MADRID, 11 Jun. (EUROPA PRESS) –
The former president of Bolivia Jeanine Áñez has been sentenced this Friday to ten years in prison for the ‘Coup d’etat II’ case in which she is accused of acting against the Bolivian Constitution by proclaiming herself president of the nation in 2019.
The First Anti-Corruption Sentencing Court of La Paz has unanimously sentenced the former president to a decade in prison, who has reiterated her innocence in the last statement of allegations.
“I did what I had to do, I assumed the presidency by commitment, I assumed the presidency in accordance with the provisions of the Constitution, following each of the steps and respecting everything it says; and I feel very proud, and I would do it again if I had the opportunity,” declared the former president, according to the Bolivian newspaper ‘La Razón’.

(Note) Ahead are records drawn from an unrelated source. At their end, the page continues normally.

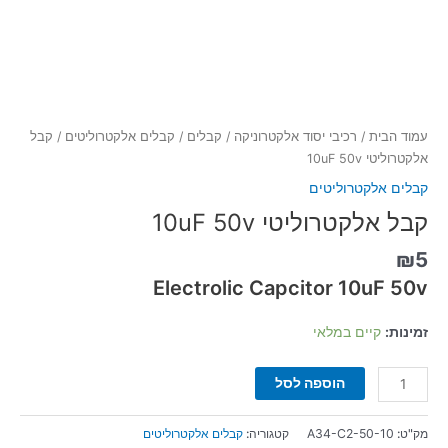
עמוד הבית
/
רכיבי יסוד אלקטרוניקה
/
קבלים
/
קבלים אלקטרוליטים
/ קבל
אלקטרוליטי 10uF 50v
קבלים אלקטרוליטים
קבל אלקטרוליטי 10uF 50v
₪
5
Electrolic Capcitor 10uF 50v
זמינות:
קיים במלאי
הוספה לסל
מק"ט:
A34-C2-50-10
קטגוריה:
קבלים אלקטרוליטים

Likewise, six former military and police chiefs have been prosecuted for the same acts. The Court has sentenced the former Commander General of the Police, Yuri Calderón, and the former Commander of the Armed Forces, Williams Kaliman, to 10 years in prison.
For his part, the former chief of the military General Staff, Flavio Gustavo Arce, has been sentenced to two years in prison; while the former commander of the Army, Pastor Mendieta, has been sentenced to three years. Jorge Fernández, who was a former inspector general of the Bolivian High Command, has been sentenced to four years in prison, according to the digital media ‘Erbol’.
Áñez, –in preventive detention since March 2021– is accused in the context of what happened in November 2019, when the then president, Evo Morales, left office. Two days later, Áñez herself, then a senator, assumed the Presidency of Bolivia.